Il respirait de plus en plus vite.
Elle ferma les yeux, les ouvrit puis les referma.
De plus en plus vite, de plus en plus vite.
Il coula sa main entre ses cuisses et la caressa pendant que, semblable à la crête d’une vague, elle ondulait lentement au-dessus de lui. Il l’excitait avec les doigts tandis qu’elle se mouvait à son propre rythme.
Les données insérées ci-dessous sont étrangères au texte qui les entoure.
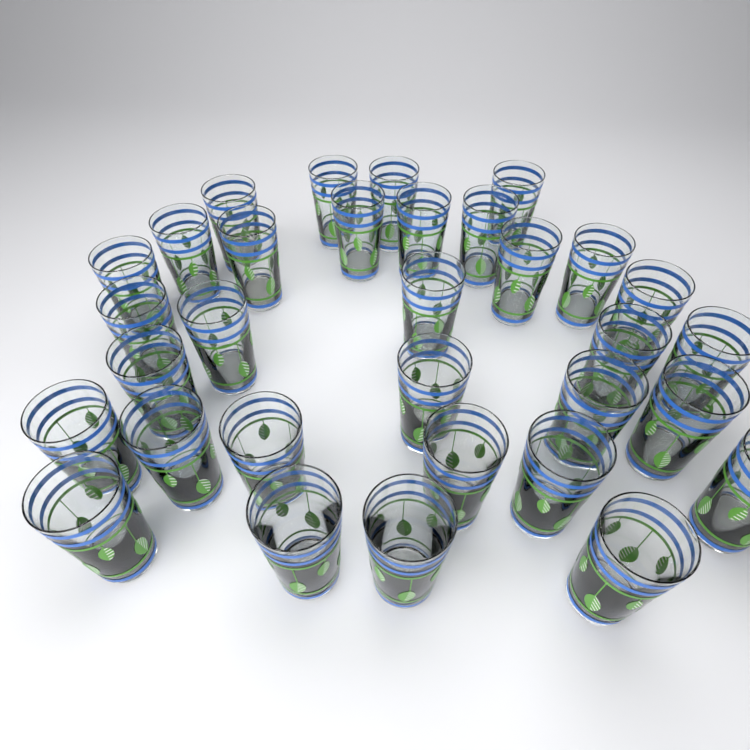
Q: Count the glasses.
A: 32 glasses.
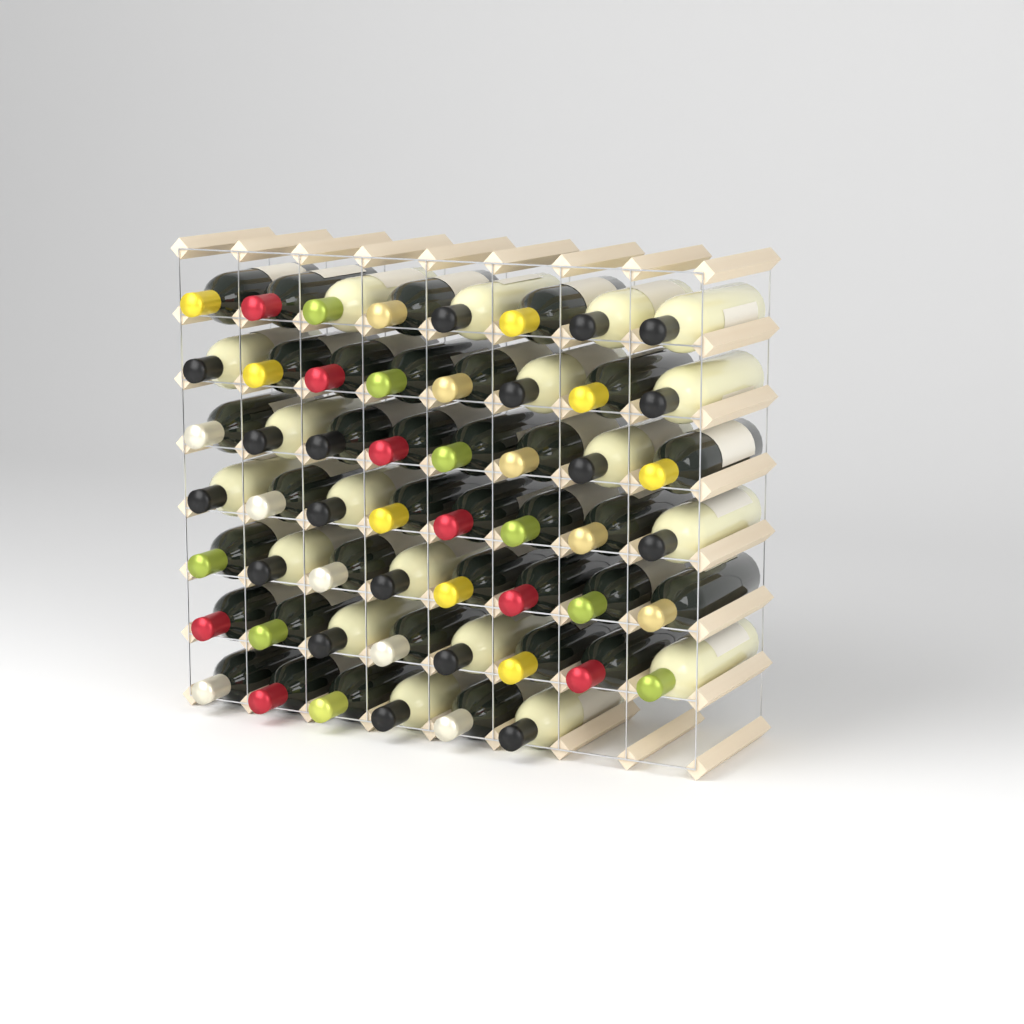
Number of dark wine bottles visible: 35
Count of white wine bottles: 19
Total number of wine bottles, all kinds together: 54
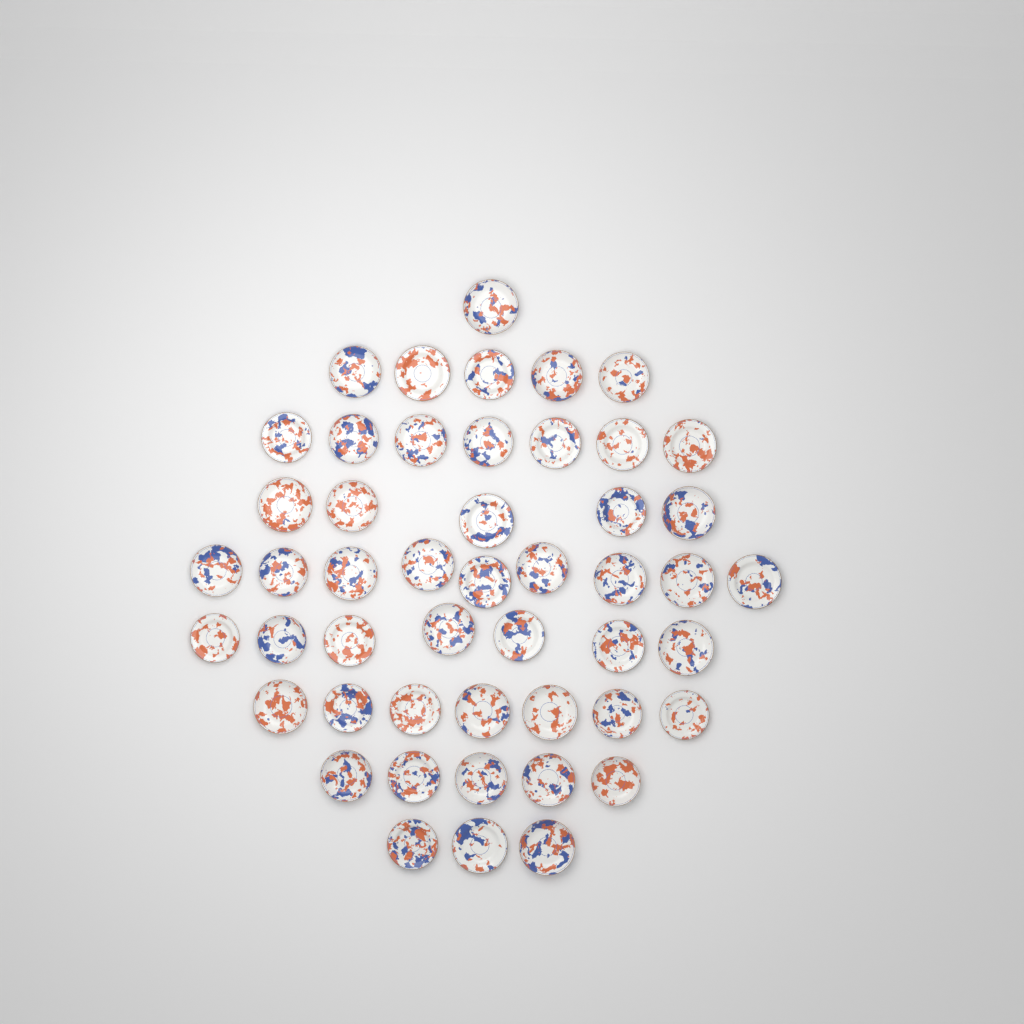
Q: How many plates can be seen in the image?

Alors la jeune femme se raidit et elle s’abattit sur le torse de Hudson. Puis elle se cambra et retomba brusquement de nouveau en avant. Son corps donnait l’impression d’être parcouru par des courants électriques.
Il était presque sûr que…
Oui. Elle jouissait, son corps vibrait.
Cette onéreuse escort-girl qui travaillait pour Vintage. Cette splendide prostituée. Elle avait un orgasme avec lui. Billie. Juste Billie.
Les alarmes mugissaient comme des sirènes de police sous son crâne. Cette fois-ci, il les écouta. Il ne jouit pas. Il ne jouissait jamais.